More bluntly comforting is an appetizer of a “slow poached farmhouse egg” — the poaching of eggs is all the upscale restaurant rage these days — that’s served with a potato pancake under foot and pancetta. If that sounds a lot like breakfast, that’s how it tastes too: breakfast-y, maybe too much so, and somewhat on the leaden side for an appetizer.

My friends and I also tried a jumbo lump crab cake that wasn’t so much a big crunchy puck as a multi-tiered production in which the celeriac remoulade sometimes eclipsed the crab.

For entrees, salmon poached in olive oil, with a caviar dressing, was a supple, silky treat, at least for anyone who likes his or her salmon on the very rare side, as I often do.

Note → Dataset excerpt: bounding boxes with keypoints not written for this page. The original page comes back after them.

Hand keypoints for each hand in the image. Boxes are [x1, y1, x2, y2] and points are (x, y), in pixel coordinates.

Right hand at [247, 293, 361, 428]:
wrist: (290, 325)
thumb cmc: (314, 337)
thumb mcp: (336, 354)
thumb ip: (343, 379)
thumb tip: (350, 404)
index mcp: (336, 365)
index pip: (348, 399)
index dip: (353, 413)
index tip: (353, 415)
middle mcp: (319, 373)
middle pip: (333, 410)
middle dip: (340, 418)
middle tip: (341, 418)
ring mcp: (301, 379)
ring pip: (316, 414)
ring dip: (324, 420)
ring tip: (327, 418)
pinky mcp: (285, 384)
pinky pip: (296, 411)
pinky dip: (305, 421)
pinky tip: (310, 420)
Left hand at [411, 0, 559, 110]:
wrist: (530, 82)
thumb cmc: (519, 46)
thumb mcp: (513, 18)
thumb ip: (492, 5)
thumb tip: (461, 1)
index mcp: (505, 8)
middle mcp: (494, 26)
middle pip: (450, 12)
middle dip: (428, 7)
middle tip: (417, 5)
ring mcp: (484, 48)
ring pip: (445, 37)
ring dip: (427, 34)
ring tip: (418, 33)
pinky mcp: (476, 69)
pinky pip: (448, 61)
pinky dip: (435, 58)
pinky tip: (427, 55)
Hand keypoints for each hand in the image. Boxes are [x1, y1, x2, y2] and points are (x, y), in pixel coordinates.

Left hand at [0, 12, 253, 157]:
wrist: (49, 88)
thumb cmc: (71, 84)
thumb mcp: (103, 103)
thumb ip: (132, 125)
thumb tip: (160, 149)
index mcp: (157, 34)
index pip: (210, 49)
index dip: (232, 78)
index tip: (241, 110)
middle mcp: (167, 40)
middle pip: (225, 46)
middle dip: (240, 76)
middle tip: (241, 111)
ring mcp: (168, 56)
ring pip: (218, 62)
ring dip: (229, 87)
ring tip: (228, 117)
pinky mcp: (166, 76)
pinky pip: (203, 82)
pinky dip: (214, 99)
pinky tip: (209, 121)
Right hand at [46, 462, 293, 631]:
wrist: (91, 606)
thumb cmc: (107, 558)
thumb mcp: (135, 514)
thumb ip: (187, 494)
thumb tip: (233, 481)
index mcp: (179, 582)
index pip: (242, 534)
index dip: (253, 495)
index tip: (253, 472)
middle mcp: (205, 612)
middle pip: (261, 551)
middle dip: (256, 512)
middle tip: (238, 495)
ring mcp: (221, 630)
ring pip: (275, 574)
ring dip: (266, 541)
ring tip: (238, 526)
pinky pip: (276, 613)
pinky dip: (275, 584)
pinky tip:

Less impressive were a pan-roasted veal chop which, at $46, didn’t have the heft you might expect, and an overcooked skate wing stuffed with foie gras, which had turned chalky.

Some of the other entrees on a recent menu: black bass “en papillotte,” a rib-eye, milk-fed poularde, short rib pot au feu. Some other appetizers: a sweet onion tart, roasted chestnut soup, acorn squash risotto.

There seemed to be a careful distribution of lighter and heavier, fishier and meatier. Whether it’s distinctive enough to lure people through that deep lobby remains to be seen.